[SUPPLIED INFORMATION — start]

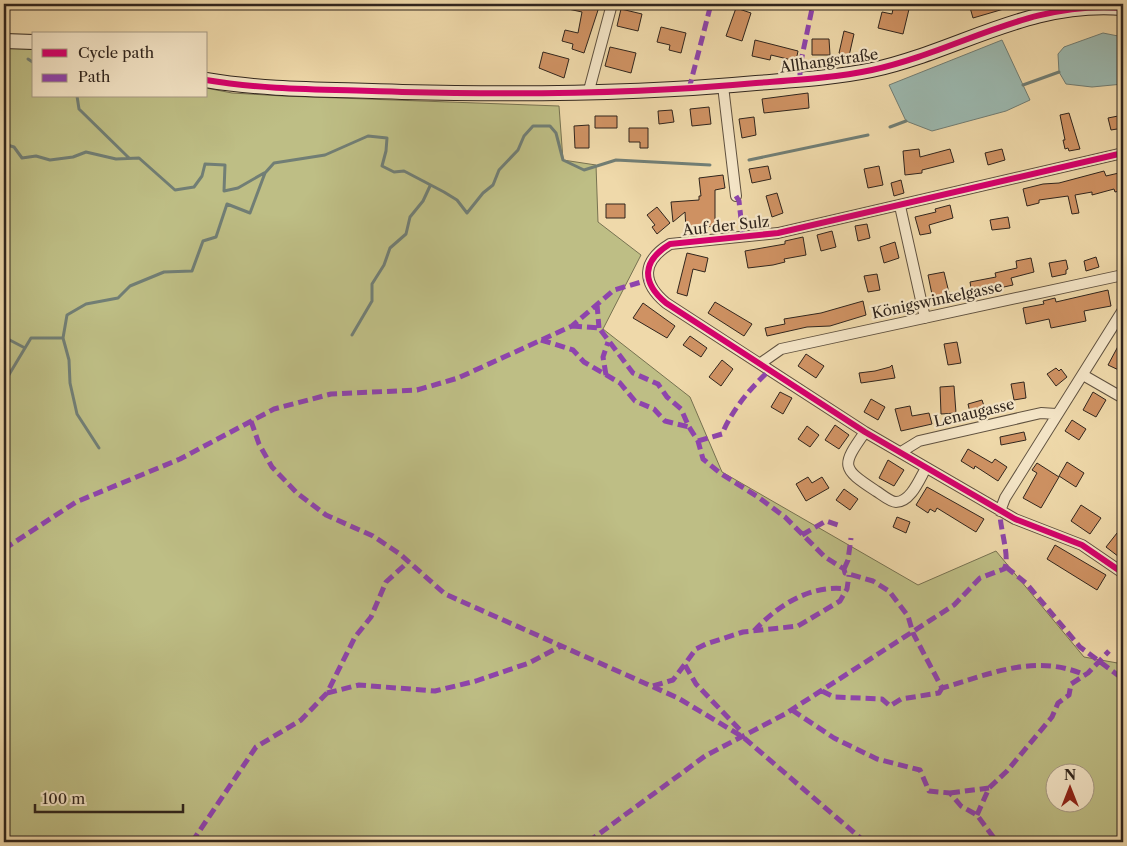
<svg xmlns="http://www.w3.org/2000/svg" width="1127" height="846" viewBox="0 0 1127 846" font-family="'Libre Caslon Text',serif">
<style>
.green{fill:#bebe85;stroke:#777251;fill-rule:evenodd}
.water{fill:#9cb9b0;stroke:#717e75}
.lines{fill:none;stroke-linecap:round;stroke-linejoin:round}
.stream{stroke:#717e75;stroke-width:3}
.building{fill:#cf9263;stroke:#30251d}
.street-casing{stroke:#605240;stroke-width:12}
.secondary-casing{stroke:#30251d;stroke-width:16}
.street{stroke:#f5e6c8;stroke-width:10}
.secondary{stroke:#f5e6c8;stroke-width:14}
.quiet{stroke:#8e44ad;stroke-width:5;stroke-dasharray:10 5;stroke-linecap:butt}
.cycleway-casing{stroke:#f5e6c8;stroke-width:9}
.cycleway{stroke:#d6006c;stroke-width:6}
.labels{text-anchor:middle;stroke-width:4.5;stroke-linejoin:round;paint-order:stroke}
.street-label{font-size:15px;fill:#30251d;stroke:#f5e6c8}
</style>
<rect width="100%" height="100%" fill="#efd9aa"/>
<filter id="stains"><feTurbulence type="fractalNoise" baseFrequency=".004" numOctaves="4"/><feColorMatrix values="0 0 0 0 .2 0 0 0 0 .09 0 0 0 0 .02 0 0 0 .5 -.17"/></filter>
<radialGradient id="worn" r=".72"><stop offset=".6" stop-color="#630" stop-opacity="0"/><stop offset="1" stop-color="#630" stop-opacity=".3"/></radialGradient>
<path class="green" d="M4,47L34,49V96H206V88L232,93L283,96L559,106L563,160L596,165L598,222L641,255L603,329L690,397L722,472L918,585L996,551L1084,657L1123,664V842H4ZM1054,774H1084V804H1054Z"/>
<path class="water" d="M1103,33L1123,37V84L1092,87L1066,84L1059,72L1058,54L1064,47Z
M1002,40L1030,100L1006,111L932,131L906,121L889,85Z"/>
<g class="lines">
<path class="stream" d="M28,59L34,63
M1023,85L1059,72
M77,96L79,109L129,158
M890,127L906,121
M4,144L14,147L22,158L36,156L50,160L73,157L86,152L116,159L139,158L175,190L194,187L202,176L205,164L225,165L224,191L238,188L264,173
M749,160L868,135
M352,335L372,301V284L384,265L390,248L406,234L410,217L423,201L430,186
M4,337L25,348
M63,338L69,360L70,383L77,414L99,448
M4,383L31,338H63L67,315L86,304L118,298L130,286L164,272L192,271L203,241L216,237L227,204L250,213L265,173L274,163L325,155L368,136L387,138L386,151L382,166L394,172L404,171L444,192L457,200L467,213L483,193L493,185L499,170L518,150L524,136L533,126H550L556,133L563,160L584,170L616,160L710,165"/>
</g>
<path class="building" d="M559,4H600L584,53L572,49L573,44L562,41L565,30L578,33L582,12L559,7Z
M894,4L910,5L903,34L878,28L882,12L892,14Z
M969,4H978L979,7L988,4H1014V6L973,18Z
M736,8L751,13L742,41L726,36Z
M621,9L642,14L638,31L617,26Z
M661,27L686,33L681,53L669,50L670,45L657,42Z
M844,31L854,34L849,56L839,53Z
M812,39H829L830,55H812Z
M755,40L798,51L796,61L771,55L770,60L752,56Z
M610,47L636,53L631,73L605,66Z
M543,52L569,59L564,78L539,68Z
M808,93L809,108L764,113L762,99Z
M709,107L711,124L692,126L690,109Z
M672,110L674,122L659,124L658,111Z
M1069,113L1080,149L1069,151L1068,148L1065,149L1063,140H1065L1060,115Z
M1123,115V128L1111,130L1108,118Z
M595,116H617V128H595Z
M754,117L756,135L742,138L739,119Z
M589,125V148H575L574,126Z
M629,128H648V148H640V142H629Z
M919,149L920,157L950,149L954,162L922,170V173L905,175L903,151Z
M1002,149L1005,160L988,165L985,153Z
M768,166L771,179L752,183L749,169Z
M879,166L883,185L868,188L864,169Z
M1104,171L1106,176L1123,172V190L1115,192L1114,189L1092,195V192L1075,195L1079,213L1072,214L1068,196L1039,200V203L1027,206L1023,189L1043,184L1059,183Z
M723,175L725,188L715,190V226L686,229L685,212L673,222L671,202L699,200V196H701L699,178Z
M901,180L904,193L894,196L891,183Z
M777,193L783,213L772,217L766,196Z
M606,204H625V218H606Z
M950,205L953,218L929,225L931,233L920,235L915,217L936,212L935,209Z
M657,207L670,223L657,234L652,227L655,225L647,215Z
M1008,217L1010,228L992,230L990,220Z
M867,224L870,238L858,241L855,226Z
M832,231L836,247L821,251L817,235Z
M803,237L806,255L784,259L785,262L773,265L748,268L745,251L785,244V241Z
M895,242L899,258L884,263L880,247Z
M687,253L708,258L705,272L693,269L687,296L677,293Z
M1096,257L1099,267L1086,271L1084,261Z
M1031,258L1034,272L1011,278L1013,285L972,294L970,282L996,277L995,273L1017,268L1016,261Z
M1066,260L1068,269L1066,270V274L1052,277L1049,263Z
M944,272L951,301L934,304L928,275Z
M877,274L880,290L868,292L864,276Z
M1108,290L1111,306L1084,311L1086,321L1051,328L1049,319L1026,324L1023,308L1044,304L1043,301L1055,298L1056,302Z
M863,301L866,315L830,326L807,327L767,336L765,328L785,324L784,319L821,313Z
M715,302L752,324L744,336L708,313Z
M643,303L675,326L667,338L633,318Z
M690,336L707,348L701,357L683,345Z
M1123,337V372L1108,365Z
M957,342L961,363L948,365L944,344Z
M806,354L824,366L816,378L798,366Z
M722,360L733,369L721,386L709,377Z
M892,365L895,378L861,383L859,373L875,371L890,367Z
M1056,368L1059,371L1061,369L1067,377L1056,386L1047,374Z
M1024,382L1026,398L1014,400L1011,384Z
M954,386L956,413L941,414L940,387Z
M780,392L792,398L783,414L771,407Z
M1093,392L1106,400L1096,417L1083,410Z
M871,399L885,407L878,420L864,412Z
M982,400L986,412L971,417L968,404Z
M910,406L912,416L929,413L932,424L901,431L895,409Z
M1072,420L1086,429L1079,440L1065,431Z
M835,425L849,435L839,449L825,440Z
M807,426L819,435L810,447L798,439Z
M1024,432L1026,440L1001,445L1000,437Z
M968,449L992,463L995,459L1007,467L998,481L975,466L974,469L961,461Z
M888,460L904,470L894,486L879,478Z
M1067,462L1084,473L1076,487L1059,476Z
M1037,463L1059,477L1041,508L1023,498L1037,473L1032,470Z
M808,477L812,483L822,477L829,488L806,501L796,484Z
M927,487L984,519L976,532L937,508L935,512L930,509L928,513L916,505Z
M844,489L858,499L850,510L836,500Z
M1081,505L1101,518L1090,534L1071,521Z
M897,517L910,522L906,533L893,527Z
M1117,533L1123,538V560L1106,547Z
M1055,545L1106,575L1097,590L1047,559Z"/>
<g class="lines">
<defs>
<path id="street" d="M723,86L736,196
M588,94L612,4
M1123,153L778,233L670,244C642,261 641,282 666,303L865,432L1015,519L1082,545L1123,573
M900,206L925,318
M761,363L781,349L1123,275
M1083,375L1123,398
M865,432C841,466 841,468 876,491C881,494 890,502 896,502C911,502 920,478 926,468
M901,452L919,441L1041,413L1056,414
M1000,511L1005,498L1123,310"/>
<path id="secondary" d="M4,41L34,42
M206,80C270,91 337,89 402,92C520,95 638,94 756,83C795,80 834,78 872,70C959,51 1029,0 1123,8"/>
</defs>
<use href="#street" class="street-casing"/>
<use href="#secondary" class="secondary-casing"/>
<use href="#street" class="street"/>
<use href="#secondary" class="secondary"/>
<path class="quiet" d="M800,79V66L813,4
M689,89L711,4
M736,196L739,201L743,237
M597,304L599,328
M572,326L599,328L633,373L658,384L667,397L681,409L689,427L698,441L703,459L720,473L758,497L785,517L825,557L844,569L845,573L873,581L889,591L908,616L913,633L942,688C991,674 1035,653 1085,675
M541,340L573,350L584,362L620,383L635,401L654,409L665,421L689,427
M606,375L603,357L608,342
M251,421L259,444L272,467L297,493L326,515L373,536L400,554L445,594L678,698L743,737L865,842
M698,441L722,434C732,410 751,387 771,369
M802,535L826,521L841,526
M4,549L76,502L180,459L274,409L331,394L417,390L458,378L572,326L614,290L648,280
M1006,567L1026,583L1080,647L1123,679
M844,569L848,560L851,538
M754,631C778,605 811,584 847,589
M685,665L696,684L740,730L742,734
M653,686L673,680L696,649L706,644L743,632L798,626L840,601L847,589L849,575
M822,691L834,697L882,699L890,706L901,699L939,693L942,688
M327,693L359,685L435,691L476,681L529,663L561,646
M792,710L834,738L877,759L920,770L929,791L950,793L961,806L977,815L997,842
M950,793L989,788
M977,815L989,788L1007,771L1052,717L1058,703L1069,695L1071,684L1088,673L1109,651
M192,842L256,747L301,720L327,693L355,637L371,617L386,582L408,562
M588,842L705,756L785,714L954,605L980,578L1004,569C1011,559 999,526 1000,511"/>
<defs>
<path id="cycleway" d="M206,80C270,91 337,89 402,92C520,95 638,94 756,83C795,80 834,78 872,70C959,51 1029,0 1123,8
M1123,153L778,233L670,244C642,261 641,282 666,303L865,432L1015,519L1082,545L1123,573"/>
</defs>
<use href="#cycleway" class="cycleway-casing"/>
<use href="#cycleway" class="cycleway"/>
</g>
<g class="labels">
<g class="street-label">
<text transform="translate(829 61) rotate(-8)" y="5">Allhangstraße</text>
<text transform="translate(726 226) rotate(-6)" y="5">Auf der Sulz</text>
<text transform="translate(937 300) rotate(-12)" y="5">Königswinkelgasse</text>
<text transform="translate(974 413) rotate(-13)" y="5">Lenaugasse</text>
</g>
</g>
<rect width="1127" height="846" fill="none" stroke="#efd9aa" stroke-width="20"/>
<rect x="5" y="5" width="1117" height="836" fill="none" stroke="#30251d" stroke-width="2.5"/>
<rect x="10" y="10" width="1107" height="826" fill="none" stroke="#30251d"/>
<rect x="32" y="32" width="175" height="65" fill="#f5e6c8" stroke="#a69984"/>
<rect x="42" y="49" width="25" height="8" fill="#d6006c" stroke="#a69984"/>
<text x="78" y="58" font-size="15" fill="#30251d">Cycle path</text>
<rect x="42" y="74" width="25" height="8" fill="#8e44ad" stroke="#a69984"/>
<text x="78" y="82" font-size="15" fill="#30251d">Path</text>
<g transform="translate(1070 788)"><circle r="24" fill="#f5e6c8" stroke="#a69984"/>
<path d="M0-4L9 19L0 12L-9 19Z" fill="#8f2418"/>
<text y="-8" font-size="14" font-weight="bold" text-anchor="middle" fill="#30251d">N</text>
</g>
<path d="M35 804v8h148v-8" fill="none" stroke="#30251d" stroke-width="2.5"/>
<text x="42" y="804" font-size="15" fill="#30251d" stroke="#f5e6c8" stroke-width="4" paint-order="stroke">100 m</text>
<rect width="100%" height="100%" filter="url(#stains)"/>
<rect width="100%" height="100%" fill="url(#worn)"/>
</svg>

[SUPPLIED INFORMATION — finish]

→ **PROBLEM DESCRIPTION**
Only the lines above from the line with "M832,231L836,247L821,251L817,235Z" to the line with "M877,274L880,290L868,292L864,276Z", those two lines included, should be reproduced exactly.

→ **SOLUTION TO THIS PROBLEM**
M832,231L836,247L821,251L817,235Z
M803,237L806,255L784,259L785,262L773,265L748,268L745,251L785,244V241Z
M895,242L899,258L884,263L880,247Z
M687,253L708,258L705,272L693,269L687,296L677,293Z
M1096,257L1099,267L1086,271L1084,261Z
M1031,258L1034,272L1011,278L1013,285L972,294L970,282L996,277L995,273L1017,268L1016,261Z
M1066,260L1068,269L1066,270V274L1052,277L1049,263Z
M944,272L951,301L934,304L928,275Z
M877,274L880,290L868,292L864,276Z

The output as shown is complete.